• _BRIEF_:
Transcribe word for word the lines below from the line with "Image 1: xy, xz, yz;" through the line with "Image 2: First", ends included.

• _DATA RECORDS_:

——————————

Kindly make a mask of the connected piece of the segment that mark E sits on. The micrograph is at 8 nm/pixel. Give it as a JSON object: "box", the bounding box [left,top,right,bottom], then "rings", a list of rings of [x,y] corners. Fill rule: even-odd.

——————————

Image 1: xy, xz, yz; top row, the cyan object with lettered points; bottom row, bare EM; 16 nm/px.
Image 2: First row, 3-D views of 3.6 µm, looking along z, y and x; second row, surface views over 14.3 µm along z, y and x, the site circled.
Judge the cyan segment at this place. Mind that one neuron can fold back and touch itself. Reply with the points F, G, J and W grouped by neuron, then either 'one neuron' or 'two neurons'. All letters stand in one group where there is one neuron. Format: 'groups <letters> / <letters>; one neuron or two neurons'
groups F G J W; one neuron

——————————

• _ANSWER FOR THIS EXERCISE_:
Image 1: xy, xz, yz; top row, the cyan object with lettered points; bottom row, bare EM; 16 nm/px.
Image 2: First row, 3-D views of 3.6 µm, looking along z, y and x; second row, surface views over 14.3 µm along z, y and x, the site circled.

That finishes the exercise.